§ Task goal:
Only lines holding the word "higuera" are wanted. Copy them from the listing below.

---+---

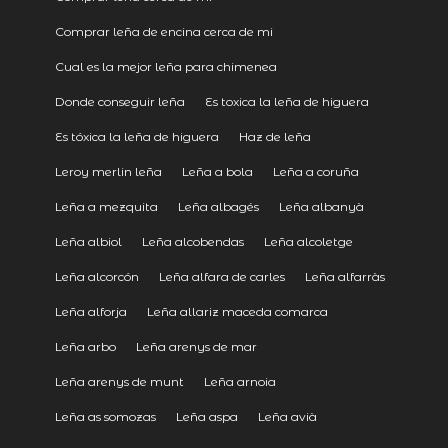
Comprar leña de encina cerca de mi
Cual es la mejor leña para chimenea
Donde conseguir leña
Es toxica la leña de higuera
Es tóxica la leña de higuera
Haz de leña
Leroy merlin leña
Leña a bola
Leña a coruña
Leña a mezquita
Leña albagés
Leña albanyà
Leña albiol
Leña alcobendas
Leña alcoletge
Leña alcorcón
Leña alfara de carles
Leña alfarràs
Leña alforja
Leña allariz maceda comarca
Leña arbo
Leña arenys de mar
Leña arenys de munt
Leña arnoia
Leña as somozas
Leña aspa
Leña avià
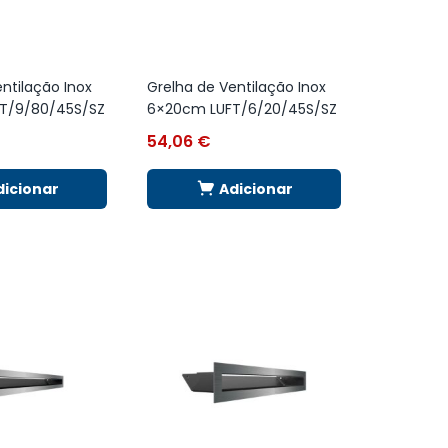
ntilação Inox
Grelha de Ventilação Inox
T/9/80/45S/SZ
6×20cm LUFT/6/20/45S/SZ
54,06
€
dicionar
Adicionar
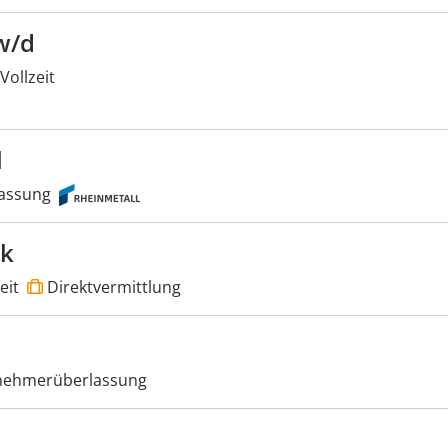
w/d
Vollzeit
l
assung
ik
eit
Direktvermittlung
nehmerüberlassung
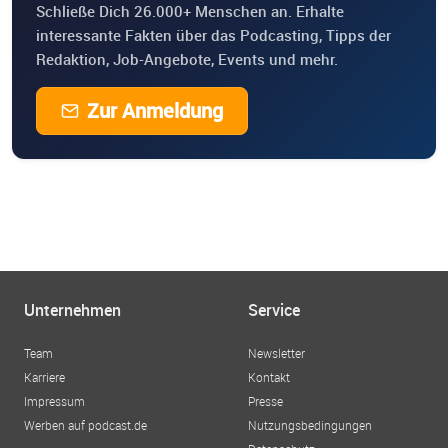
Schließe Dich 26.000+ Menschen an. Erhalte
interessante Fakten über das Podcasting, Tipps der
Redaktion, Job-Angebote, Events und mehr.
Zur Anmeldung
Unternehmen
Service
Team
Newsletter
Karriere
Kontakt
Impressum
Presse
Werben auf podcast.de
Nutzungsbedingungen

---+---

§ Response:
Es toxica la leña de higuera
Es tóxica la leña de higuera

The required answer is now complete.